Note: Nutrition facts may vary depending on the brand of ingredients and exact portion sizes.

Step-By-Step Instructions

Step 1: Preparing Your Ingredients

Begin by washing all your vegetables. Dice the onion, slice the bell peppers into thin strips, and chop the tomatoes into small cubes. Having everything ready will make the cooking process smooth.

Step 2: Sauté the Vegetables

Heat 2 tablespoons of olive oil in a large, deep skillet or frying pan over medium heat. Add the diced onion first, cooking for about 2-3 minutes, until it turns soft and starts to become translucent.

Next, add the sliced bell peppers to the pan. Stir well and cook together with the onion for another 3-4 minutes, until the peppers start to soften. Now, add the chopped tomatoes. Mix everything together, and let the vegetables cook down for about 10 minutes, stirring occasionally. You want the tomatoes to break down into a thick, chunky sauce, and the peppers to be tender.

Chef’s tip: If the mixture seems too dry, add a splash of water or a little more olive oil.

Step 3: Season and Simmer

Once the vegetables have simmered, sprinkle in the cumin and salt. Stir well to combine. At this stage, you should have a fragrant, colorful vegetable base.
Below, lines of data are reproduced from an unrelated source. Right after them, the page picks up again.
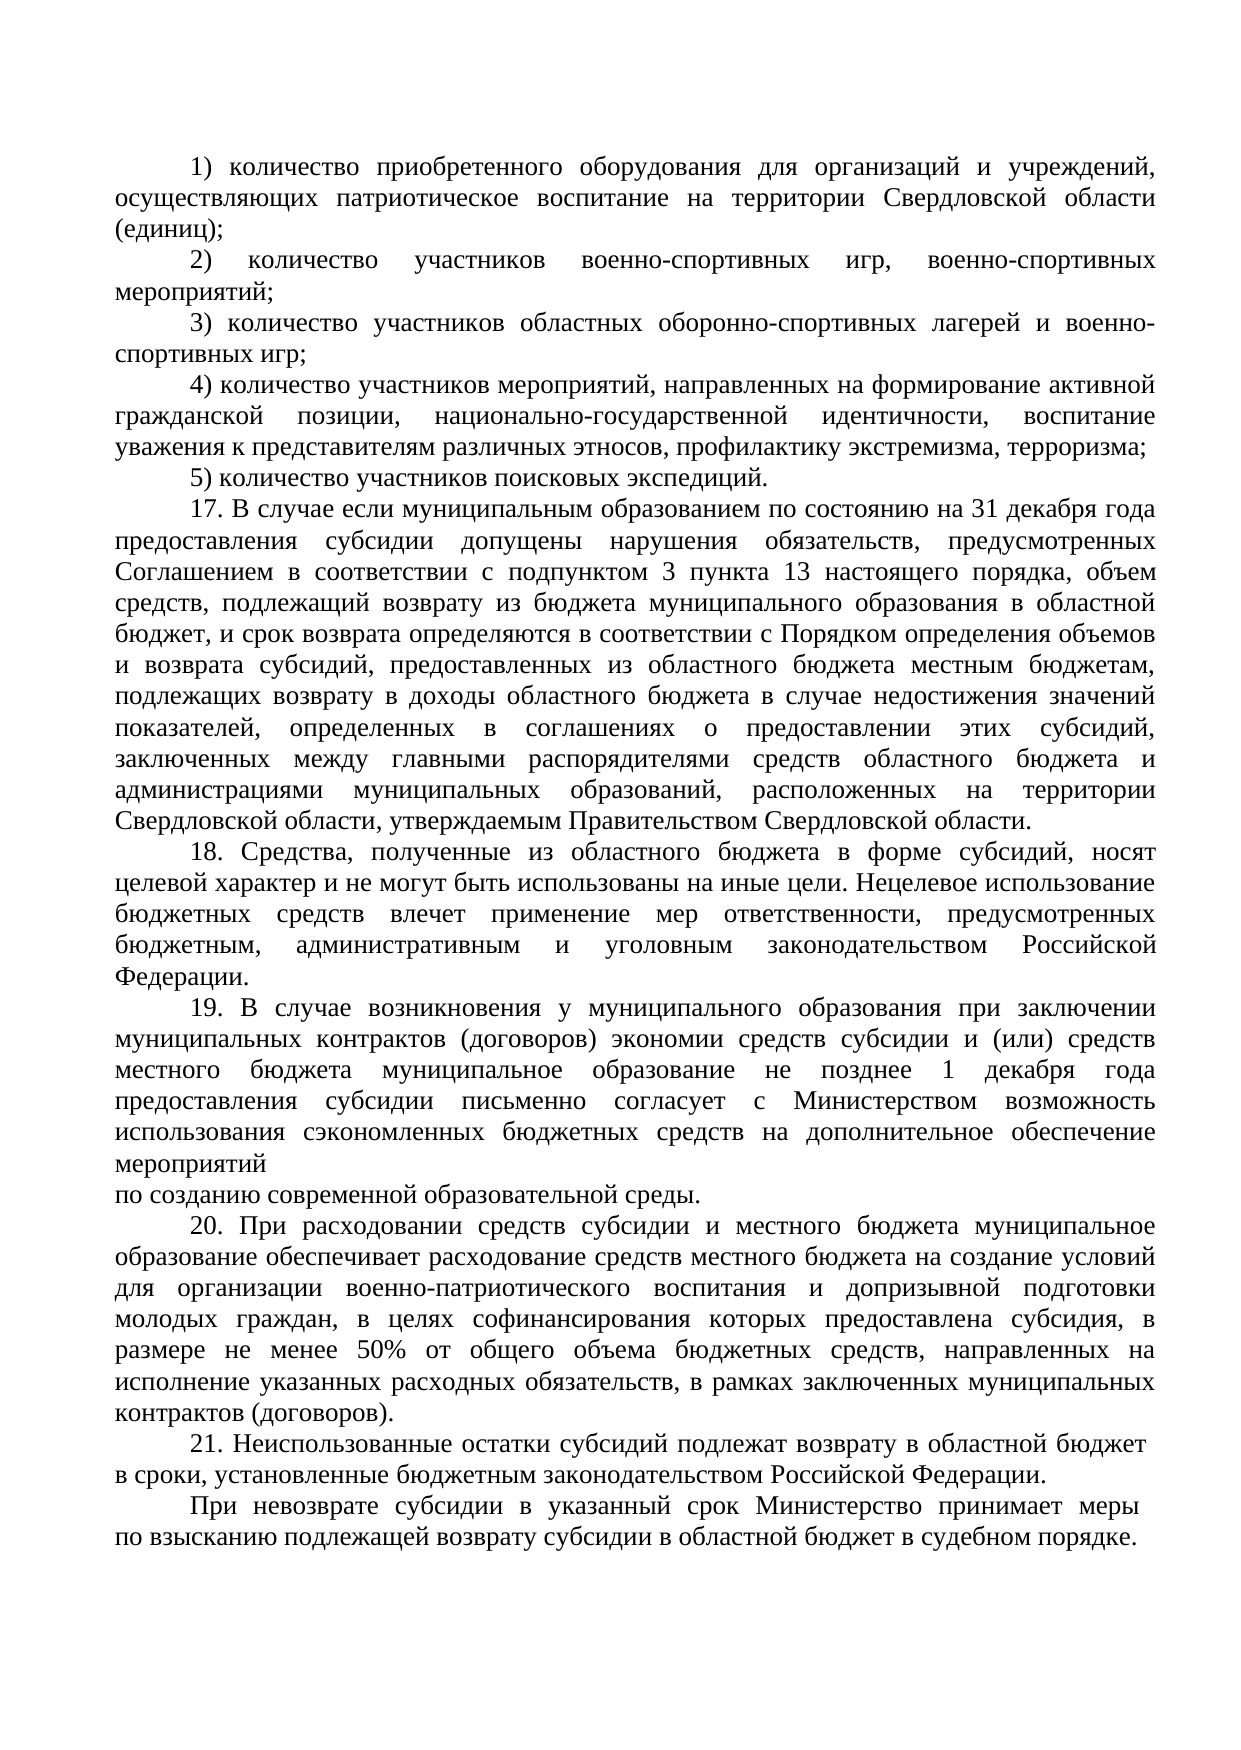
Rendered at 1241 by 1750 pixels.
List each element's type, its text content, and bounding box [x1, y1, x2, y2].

text 17. В случае если муниципальным образованием по состоянию на 31 декабря года предоставления субсидии допущены нарушения обязательств, предусмотренных Соглашением в соответствии с подпунктом 3 пункта 13 настоящего порядка, объем средств, подлежащий возврату из бюджета муниципального образования в областной бюджет, и срок возврата определяются в соответствии с Порядком определения объемов и возврата субсидий, предоставленных из областного бюджета местным бюджетам, подлежащих возврату в доходы областного бюджета в случае недостижения значений показателей, определенных в соглашениях о предоставлении этих субсидий, заключенных между главными распорядителями средств областного бюджета и администрациями муниципальных образований, расположенных на территории Свердловской области, утверждаемым Правительством Свердловской области. [114, 493, 1157, 835]
text 1) количество приобретенного оборудования для организаций и учреждений, осуществляющих патриотическое воспитание на территории Свердловской области (единиц); [114, 150, 1157, 243]
text 21. Неиспользованные остатки субсидий подлежат возврату в областной бюджет в сроки, установленные бюджетным законодательством Российской Федерации. [114, 1427, 1157, 1489]
text 2) количество участников военно-спортивных игр, военно-спортивных мероприятий; [114, 243, 1157, 306]
text При невозврате субсидии в указанный срок Министерство принимает меры по взысканию подлежащей возврату субсидии в областной бюджет в судебном порядке. [114, 1489, 1157, 1552]
text 19. В случае возникновения у муниципального образования при заключении муниципальных контрактов (договоров) экономии средств субсидии и (или) средств местного бюджета муниципальное образование не позднее 1 декабря года предоставления субсидии письменно согласует с Министерством возможность использования сэкономленных бюджетных средств на дополнительное обеспечение мероприятий по созданию современной образовательной среды. [114, 991, 1157, 1209]
text 18. Средства, полученные из областного бюджета в форме субсидий, носят целевой характер и не могут быть использованы на иные цели. Нецелевое использование бюджетных средств влечет применение мер ответственности, предусмотренных бюджетным, административным и уголовным законодательством Российской Федерации. [114, 835, 1157, 991]
text 5) количество участников поисковых экспедиций. [114, 461, 1157, 493]
text 3) количество участников областных оборонно-спортивных лагерей и военно-спортивных игр; [114, 306, 1157, 368]
text 4) количество участников мероприятий, направленных на формирование активной гражданской позиции, национально-государственной идентичности, воспитание уважения к представителям различных этносов, профилактику экстремизма, терроризма; [114, 368, 1157, 461]
text 20. При расходовании средств субсидии и местного бюджета муниципальное образование обеспечивает расходование средств местного бюджета на создание условий для организации военно-патриотического воспитания и допризывной подготовки молодых граждан, в целях софинансирования которых предоставлена субсидия, в размере не менее 50% от общего объема бюджетных средств, направленных на исполнение указанных расходных обязательств, в рамках заключенных муниципальных контрактов (договоров). [114, 1209, 1157, 1427]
Tip: For extra depth, you can toast the cumin in the pan for a minute before adding the tomatoes.

Step 4: Add the Eggs

Use the back of a spoon to make four little wells in the vegetable mixture. Crack one egg into each well, being careful not to break the yolk.

To Set the Eggs:

  • Reduce the heat to low and cover the pan with a lid.
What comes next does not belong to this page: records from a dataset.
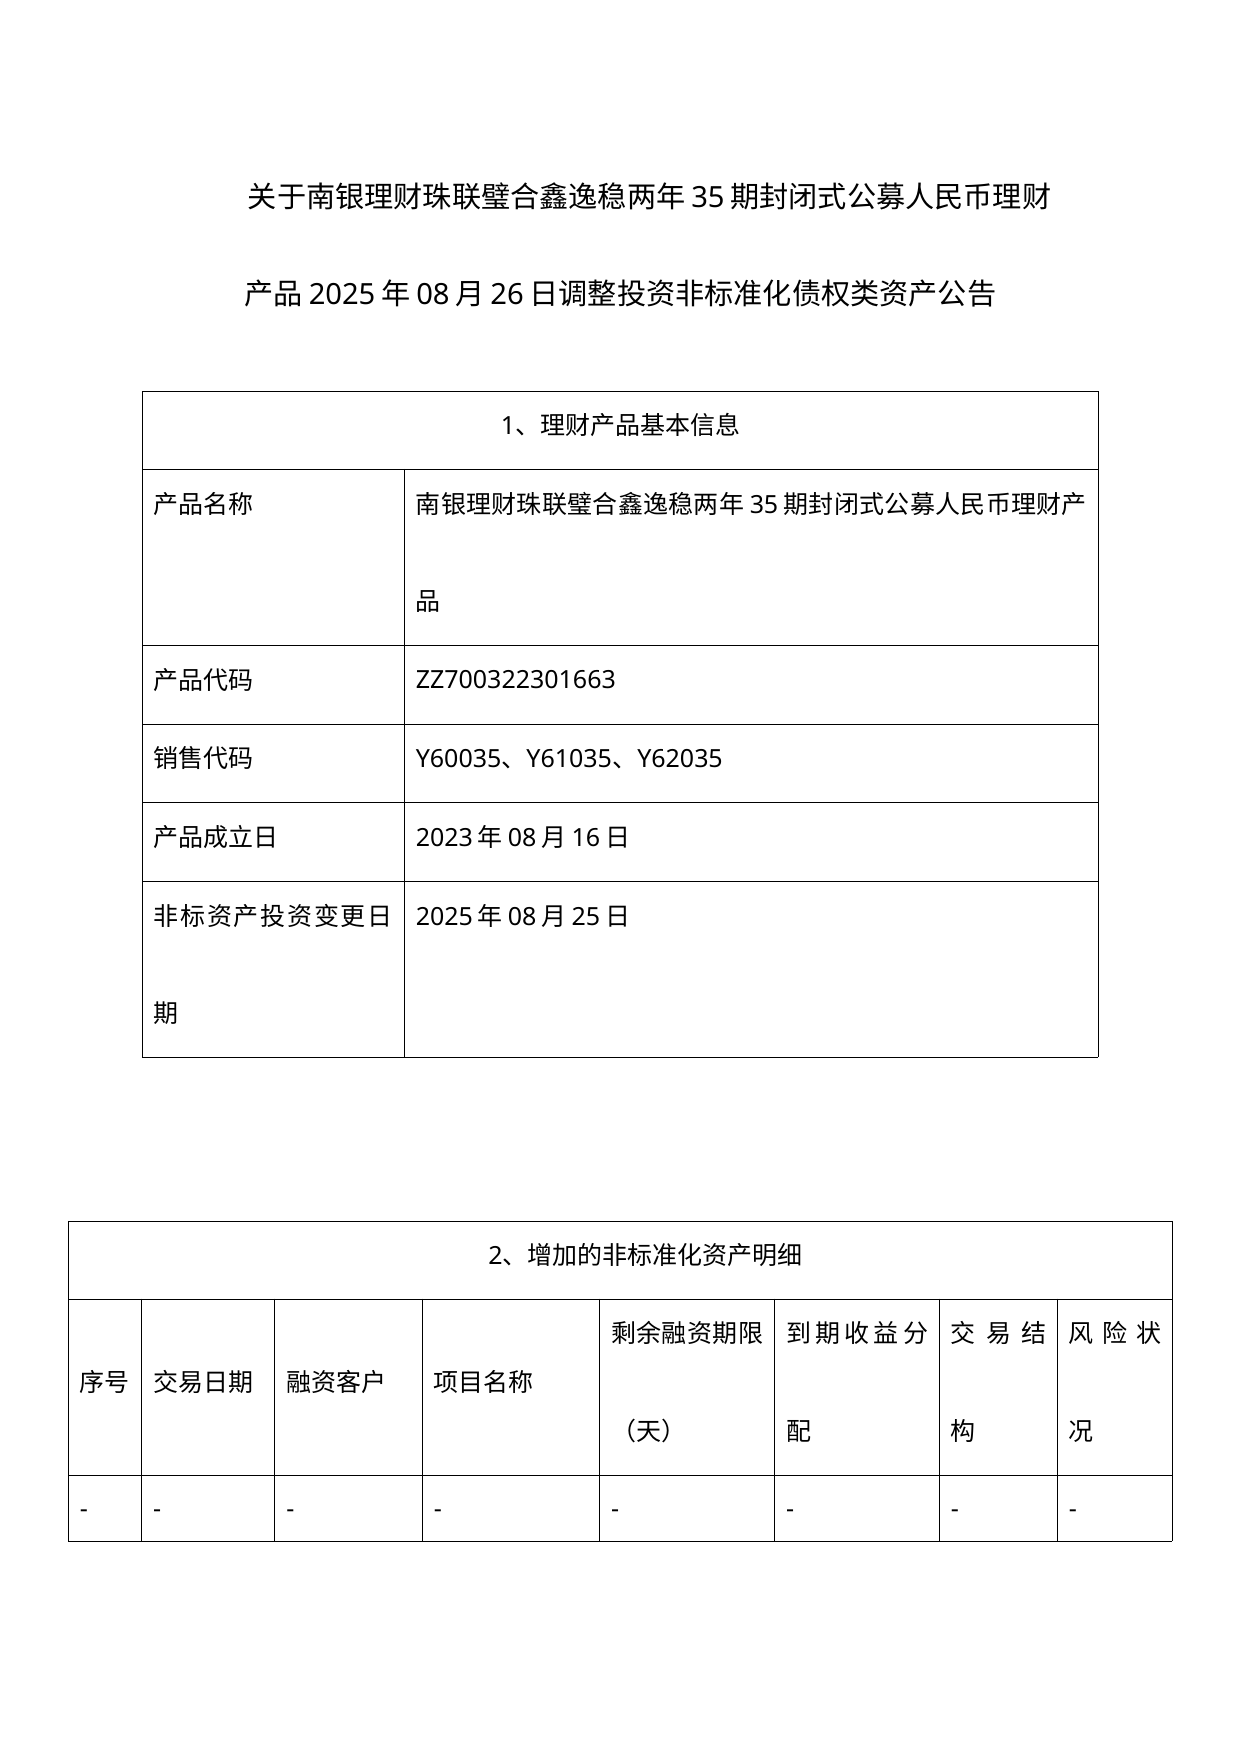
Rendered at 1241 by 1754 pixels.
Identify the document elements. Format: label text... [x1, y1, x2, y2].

table_cell 序号 [69, 1300, 141, 1474]
table_cell 产品成立日 [143, 803, 404, 881]
table_cell 融资客户 [275, 1300, 422, 1474]
table_cell - [423, 1476, 599, 1541]
table_cell 产品代码 [143, 646, 404, 723]
table_cell 2023年08月16日 [405, 803, 1098, 881]
table_cell 南银理财珠联璧合鑫逸稳两年35期封闭式公募人民币理财产品 [405, 470, 1098, 645]
table_cell 非标资产投资变更日期 [143, 882, 404, 1057]
table_cell - [69, 1476, 141, 1541]
table_cell 剩余融资期限（天） [600, 1300, 774, 1474]
text 关于南银理财珠联璧合鑫逸稳两年35期封闭式公募人民币理财产品2025年08月26日调整投资非标准化债权类资产公告 [187, 162, 1053, 324]
table_cell 销售代码 [143, 725, 404, 802]
table_cell 项目名称 [423, 1300, 599, 1474]
table_cell 2025年08月25日 [405, 882, 1098, 1057]
table_cell Y60035、Y61035、Y62035 [405, 725, 1098, 802]
table_cell 交易结构 [940, 1300, 1057, 1474]
table_header 1、理财产品基本信息 [143, 392, 1098, 469]
table_cell - [1058, 1476, 1172, 1541]
table_cell 交易日期 [142, 1300, 274, 1474]
table_header 2、增加的非标准化资产明细 [69, 1222, 1172, 1298]
table_cell 风险状况 [1058, 1300, 1172, 1474]
table_cell 产品名称 [143, 470, 404, 645]
table_cell - [275, 1476, 422, 1541]
table_cell - [940, 1476, 1057, 1541]
table_cell 到期收益分配 [775, 1300, 939, 1474]
table_cell ZZ700322301663 [405, 646, 1098, 723]
table_cell - [600, 1476, 774, 1541]
table_cell - [142, 1476, 274, 1541]
table_cell - [775, 1476, 939, 1541]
  • Let the eggs cook undisturbed for about 5 minutes, or until the whites have set but the yolks are still a little runny (or cook longer if you prefer your eggs firmer).

Tip: If you don’t have a lid, you can loosely cover the pan with aluminum foil.

Step 5: Serve and Enjoy

Once the eggs are perfectly cooked, remove the pan from the heat. Serve your chakchouka directly from the pan, or spoon portions out onto plates. Don’t forget to serve with slices of crusty bread to scoop up the delicious sauce and runny yolks.

Tips and Tricks for the Best Chakchouka

  • Use ripe, juicy tomatoes for a sweeter, richer sauce. In winter, canned tomatoes are a great substitute.

  • Don’t rush the simmering step. Letting the veggies cook down ensures a flavorful base.

  • Spice it up: Add chili flakes or a pinch of cayenne if you like it spicy.

  • Garnish with fresh herbs like cilantro, parsley, or even a few crumbles of feta cheese for an extra boost of flavor.

  • Ditch the bread for gluten-free or low-carb diets: Try serving with a side salad or roasted veggies instead.

Different Ways to Enjoy Chakchouka
Chakchouka is incredibly versatile.
Here are a few ways to make it your own:

  • Breakfast: Serve as-is for a hearty start to your day.

  • Lunch or Dinner: Add chickpeas, grilled sausage, or cooked potatoes for a filling main meal.

  • Brunch: Pair with a dollop of yogurt, a sprinkle of herbs, and freshly brewed coffee.

Frequently Asked Questions

Q: Can I make chakchouka ahead of time?
A: You can prepare the vegetable base in advance and reheat it when ready to serve. Add freshly cracked eggs and cook just before serving for the best results.

Q: Can I add cheese?
A: Absolutely! Feta or goat cheese crumbled over the top adds a creamy, tangy finish.

Q: How do I make chakchouka spicy?
A: Add a chopped chili pepper or a sprinkle of red pepper flakes with the vegetables.

Q: Is chakchouka gluten-free?
A: Yes, it is naturally gluten-free. Just skip the bread or use a gluten-free alternative.

Q: How can I make chakchouka vegan?
A: Simply omit the eggs and serve the saucy vegetables over rice or with beans for a satisfying vegan meal.